I will finish with the following reflections. In my view the hallmark of a healthy person is their willingness to be in contact with their environment without compromising too much of the self. An aspiration might be that the self is fully intact at the natural end of every encounter. And yet it has been my experience that little can be achieved interpersonally until the ground under the relationship has sufficient trust and safety established and that sometimes requires compromise. Not the kind of compromise that has one losing a sense of who they are but a conciliation, nonetheless. An outcome, potentially, when at least one party aims to communicate directly, honestly, with spontaneity and creativity, is delightful, energetic contact. Two worlds collide and only those in the immediate field can truly determine when the time has arrived to confront inconsistencies in contact. If you are truly committed to being your self (in as much as your awareness levels allow) it is possible to stay truthfully compassionate while both of you begin to make sense of the unique adjustments that play out until such time as they are not needed anymore. I often find myself puzzling as I try to invite the self out of exile, ‘who is driving the bus today’? Which protective strategy has pushed the self out of the driver’s seat and demoted it to the back seat? I am empathic as my client and I duck and dive using various negative cycles of contact. At times I lose empathy and confront the self-concept too early. I know that I have to withdraw, wounded and sore but determined, and concede to the power of the game of delusion that is deemed necessary in the name of self-concept preservation and self- protection. But I am empathic because I can recall the many years that I needed to strategise, outside of awareness, to get my needs met. Awareness set me free. Free to choose if the environment has earned the right to see my deeper feelings of love, hate, desire and fear of abandonment or rejection. There are, of course, challenges involved in opening up to others, such as the danger of degradation, duplicity, harmful rivalry and seduction. 

As I come to the end of this paper, I am wondering whether I have explored the Gestalt theories and practices I chose to outline sufficiently and given them the respect they so rightfully deserve, given the fact that without awareness I might have been destined to continue to live a life filled with superficial contact with my environment. As I close, I find my heart beating, my cheeks flushing and my eyes dilating. I am me. You can be you.




Debbie Hegarty (MIAHIP, SIAHIP) is a psychotherapist, supervisor and trainer and has been in private practice for 15 years. She is a former member of An Garda Síochána. She began her studies with a degree in social sciences, initially working in adult mental health.
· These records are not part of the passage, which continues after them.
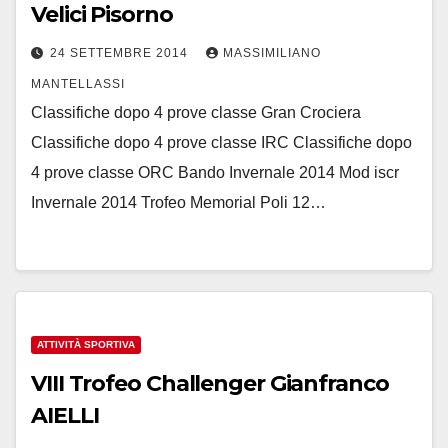
Velici Pisorno
24 SETTEMBRE 2014
MASSIMILIANO
MANTELLASSI
Classifiche dopo 4 prove classe Gran Crociera
Classifiche dopo 4 prove classe IRC Classifiche dopo
4 prove classe ORC Bando Invernale 2014 Mod iscr
Invernale 2014 Trofeo Memorial Poli 12…
ATTIVITÀ SPORTIVA
VIII Trofeo Challenger Gianfranco
AIELLI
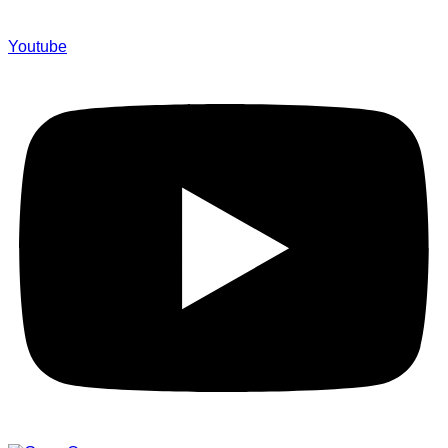
Youtube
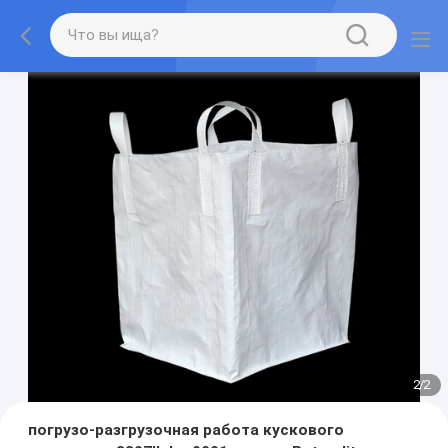
2
/
2
погрузо-разгрузочная работа кускового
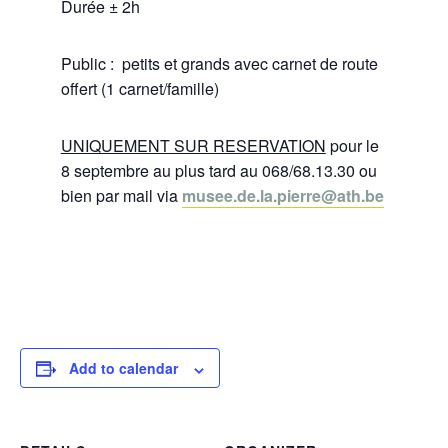
Durée ± 2h
Public : petits et grands avec carnet de route
offert (1 carnet/famille)
UNIQUEMENT SUR RESERVATION
pour le
8 septembre au plus tard au 068/68.13.30 ou
bien par mail via
musee.de.la.pierre@ath.be
Add to calendar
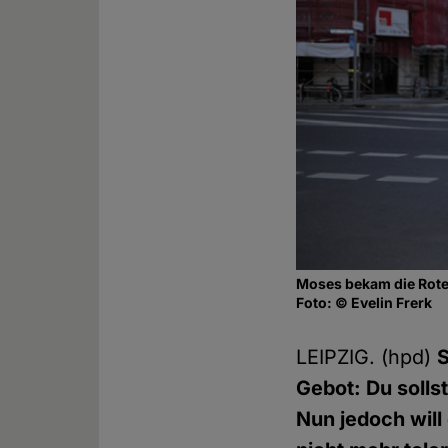
Moses bekam die Rote
Foto: © Evelin Frerk
LEIPZIG. (hpd)
S
Gebot: Du solls
Nun jedoch will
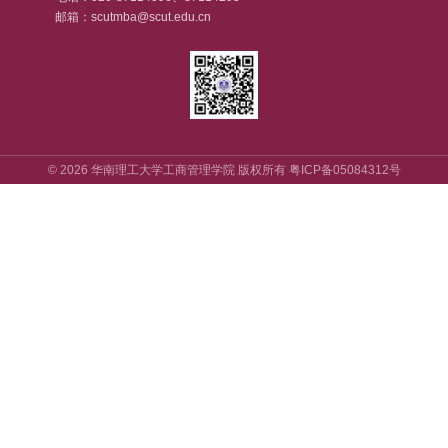
邮箱：scutmba@scut.edu.cn
©
2026
华南理工大学工商管理学院 版权所有
粤ICP备05084312号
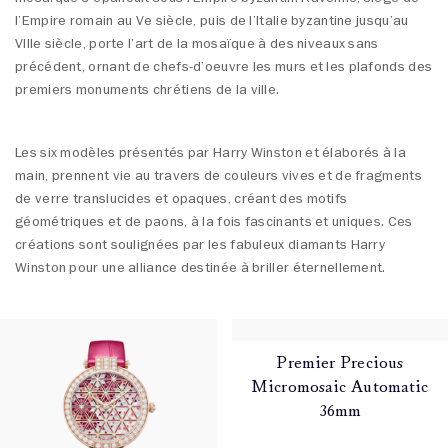
l’Empire romain au Ve siècle, puis de l’Italie byzantine jusqu’au
VIIIe siècle, porte l’art de la mosaïque à des niveaux sans
précédent, ornant de chefs-d’oeuvre les murs et les plafonds des
premiers monuments chrétiens de la ville.
Les six modèles présentés par Harry Winston et élaborés à la
main, prennent vie au travers de couleurs vives et de fragments
de verre translucides et opaques, créant des motifs
géométriques et de paons, à la fois fascinants et uniques. Ces
créations sont soulignées par les fabuleux diamants Harry
Winston pour une alliance destinée à briller éternellement.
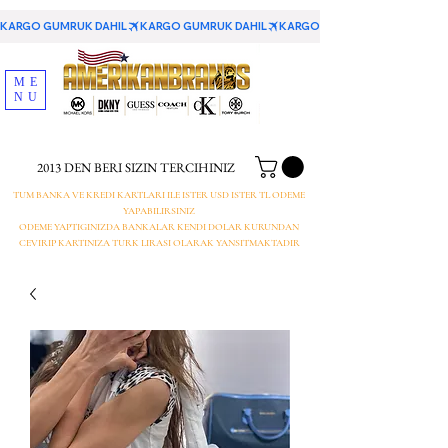
KARGO GUMRUK DAHIL
ME
NU
2013 DEN BERI SIZIN TERCIHINIZ
TUM BANKA VE KREDI KARTLARI ILE ISTER USD ISTER TL ODEME
YAPABILIRSINIZ
ODEME YAPTIGINIZDA BANKALAR KENDI DOLAR KURUNDAN
CEVIRIP KARTINIZA TURK LIRASI OLARAK YANSITMAKTADIR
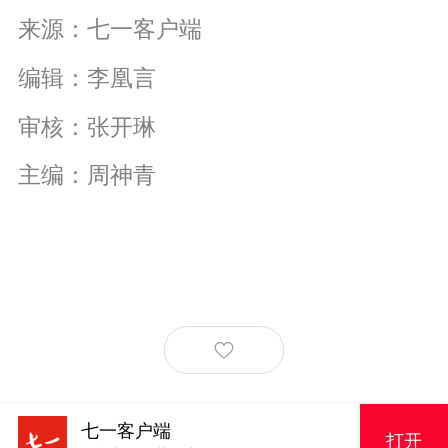
来源：七一客户端
编辑：李凰言
审核：张开琳
主编：周神青
七一客户端
打开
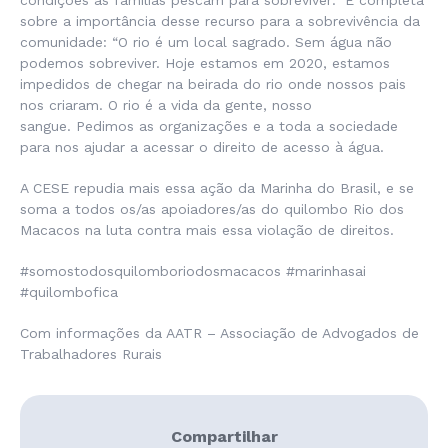
condições as famílias pescam para sobreviver
.” E completa
sobre a importância desse recurso para a sobrevivência da
comunidade: “
O rio é um local sagrado. Sem água não
podemos sobreviver. Hoje estamos em 2020, estamos
impedidos de chegar na beirada do rio onde nossos pais
nos criaram. O rio é a vida da gente, nosso
sangue.
Pedimos as organizações e a toda a sociedade
para nos ajudar a acessar o direito de acesso à água
.
A CESE repudia mais essa ação da Marinha do Brasil, e se
soma a todos os/as apoiadores/as do quilombo Rio dos
Macacos na luta contra mais essa violação de direitos.
#somostodosquilomboriodosmacacos #marinhasai
#quilombofica
Com informações da AATR – Associação de Advogados de
Trabalhadores Rurais
Compartilhar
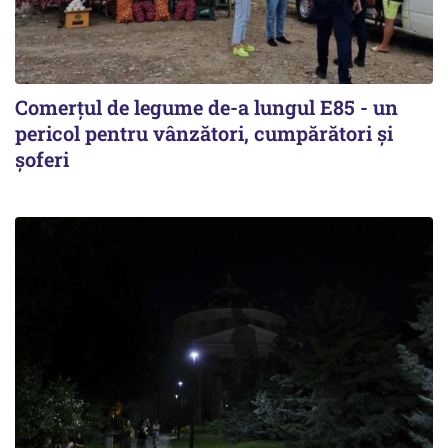
Comerțul de legume de-a lungul E85 - un
pericol pentru vânzători, cumpărători și
șoferi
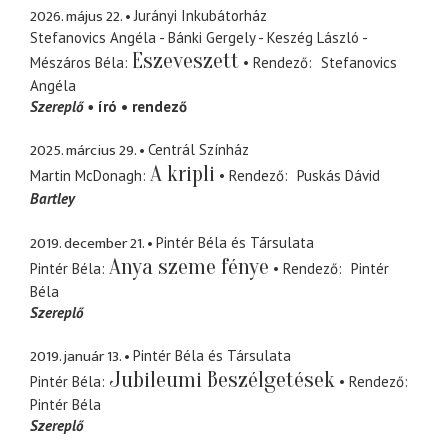
2026. május 22.
Jurányi Inkubátorház
Stefanovics Angéla - Bánki Gergely - Keszég László -
Eszeveszett
Mészáros Béla
Rendező
Stefanovics
Angéla
Szereplő
író
rendező
2025. március 29.
Centrál Színház
A kripli
Martin McDonagh
Rendező
Puskás Dávid
Bartley
2019. december 21.
Pintér Béla és Társulata
Anya szeme fénye
Pintér Béla
Rendező
Pintér
Béla
Szereplő
2019. január 13.
Pintér Béla és Társulata
Jubileumi Beszélgetések
Pintér Béla
Rendező
Pintér Béla
Szereplő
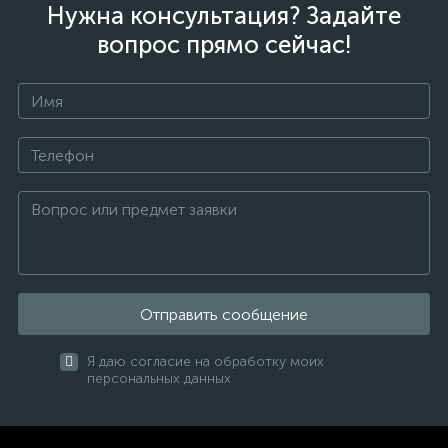
Нужна консультация? Задайте
вопрос прямо сейчас!
Отправить сообщение
Я даю согласие на обработку моих
персональных данных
She also provided short-term psychotherapy for the NCS. She has a particular interest in Gestalt therapy and relational psychotherapy and has specialized training in working with trauma, PTSD and dissociation. Debbie has a longstanding association with IAHIP having spent time on both the Governing Body and on the Editorial Board of Inside Out. She is currently an IACP Core Trainer and Module Leader on the IACP accredited, validated by Coventry University, BSc (Hons.) Counselling and Psychotherapy (Cork Counselling Services Training Institute).